Of course, these alarms are not meant for the patient or caretaker, but for his nurse sitting at his station a considerable distance away with a closed door between himself and the demanding calls. Perhaps the nurse’s station was equipped with other flashing lights and annoying beeps that kept him abreast of my son’s condition, but it appeared to me that the nurse only responded when the alarm volume in our room was turned up to 11, Spinal Tap style. After much trial and error, Will and I figured out which secret code of buttons allowed us to hack the system in order to turn down the volume control and then physically go get the nurse when neededd. But, these devices have no mute, so we could never get rid of the sound completely, and hence nobody ever really got any sleep or rest.
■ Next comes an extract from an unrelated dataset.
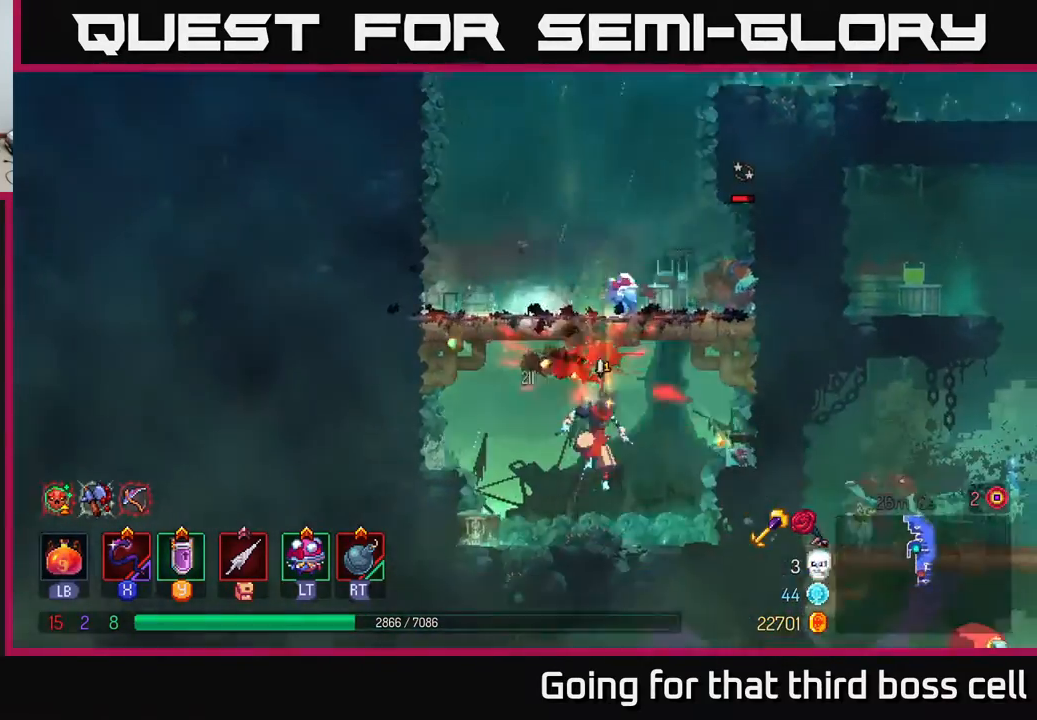
{"buttons": [], "left_stick": "center", "right_stick": "center", "events": [[150, "left_stick", "center"], [383, "A", "down"], [500, "A", "up"]]}
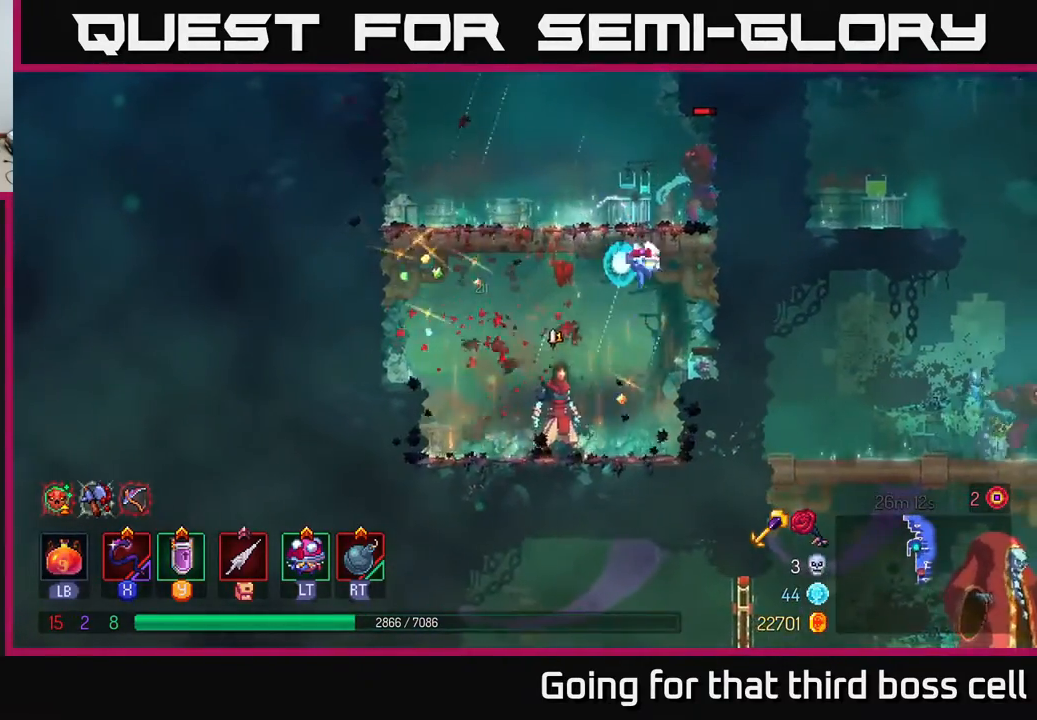
{"buttons": [], "left_stick": "center", "right_stick": "center", "events": [[50, "left_stick", "left"], [67, "A", "down"], [200, "A", "up"], [350, "A", "down"], [350, "left_stick", "center"], [467, "A", "up"]]}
The second sleep antagonist pervasive in the hospital setting is light pollution. Your body and mind follow biological rhythms that are regulated by light. The presence of light, blue light specifically, sends signals to your brain to rev up the sympathetic nervous system, increase the stress hormone cortisol to boost arousal, go out in the world and forage for food, learn something new, meet a possible friend or foe, defend yourself and your cave mates, and possibly, buy a new car. All these Upstate activities make life exciting and meaningful, but they also drain your batteries. To stay balanced, you need an equal and opposite force of rest and restoration that happens in periods called Downstates. While the dawn and high noon sunshine radiates alerting blue light, the evening sunset is a natural bath of fiery red and orange, similarly the warm glow of fire light by candle or campfire. Even old-fashioned tungsten light bulbs emit warm, long wavelength light that mirror fire light and don’t mess with your biological rhythm. These evening colors shift your mind and body to the low power mode of the Downstate when your autonomic nervous system amplifies rest-and-digest RESTORE functions that calm down your cardiovascular and metabolic systems, clean out the toxins that build up from a day of activity, initiate the consolidation and integration of your recent experiences into long-term memories, and promote dreams that help solve your most creative quandaries.